Here is perhaps what might turn out to be my only tragic symphony, inspired by the Civil War letter of Sullivan Ballou to his wife Sarah. The challenge for me in this work was to turn Sullivan Ballou’s prose into poetry without destroying both the essence and substance of his letter, and I believe I have succeeded thanks to the power of music and a few minor manipulations.
We find this poetry in the last movement, sung by a male chorus with what I call the ‘Sarah’ theme.
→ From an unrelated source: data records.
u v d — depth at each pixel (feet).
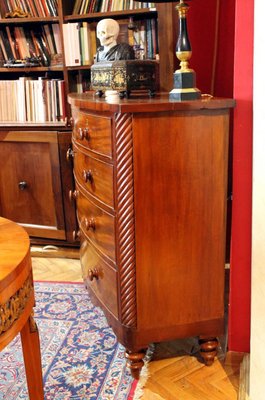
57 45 8.80
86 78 8.92
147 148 4.57
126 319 5.01
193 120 4.64
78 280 7.91
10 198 9.10
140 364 5.19
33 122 8.81
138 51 7.84
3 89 9.02
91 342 6.03
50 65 8.89
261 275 4.25
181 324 5.16
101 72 5.68
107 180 4.94
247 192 4.86
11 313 3.18
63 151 8.38
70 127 8.20
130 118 4.46
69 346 5.95
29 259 3.54
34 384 4.16
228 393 4.96
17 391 5.12
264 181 4.09
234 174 4.86
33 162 8.70
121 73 5.26
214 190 4.90
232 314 5.26
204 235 4.99
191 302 5.14
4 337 3.11
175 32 7.02
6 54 9.07
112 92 5.29
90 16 8.04
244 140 4.75
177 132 4.62
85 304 7.04
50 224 8.93
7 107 9.07
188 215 4.87
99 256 5.52
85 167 5.74
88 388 5.12
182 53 4.80
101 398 4.96
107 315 5.48
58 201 8.71
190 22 6.95
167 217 4.81
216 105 4.61
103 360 5.64
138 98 5.16
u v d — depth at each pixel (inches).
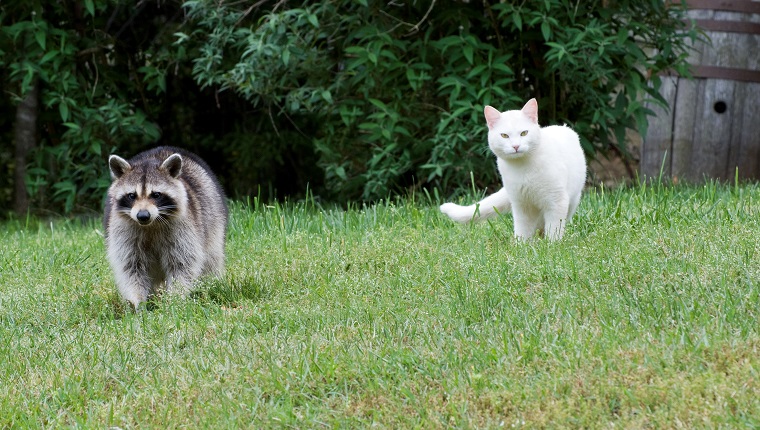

This theme first appears in a more militant guise as the ‘B’ theme of the 3rd movement, but then is transformed in the 4th movement, appearing first in the strings, then finally with the chorus.
The warlike 1st movement begins with a funeral dirge….and so the tragedy begins.


----------



## dko22 (Jun 22, 2021)

I'm sure I would have finished with the following line "Sarah, do not mourn me dear; think I am gone, and wait for me, for we shall meet again" to finish in a more consolatory mood but I guess you wanted to remain tragic to the end and the last movement is indeed quite effective in this regard.


----------



## Roy Fuller (Apr 4, 2019)

dko22 said:


> I'm sure I would have finished with the following line "Sarah, do not mourn me dear; think I am gone, and wait for me, for we shall meet again" to finish in a more consolatory mood but I guess you wanted to remain tragic to the end and the last movement is indeed quite effective in this regard.


Yes, you are correct. Tragedy is not in my nature but I wanted to embrace it unequivocally in this symphony, knowing that good and noble men often die in war.


----------



## Billy (Sep 24, 2011)

I listened to it all with pleasure. Great job, Roy.


----------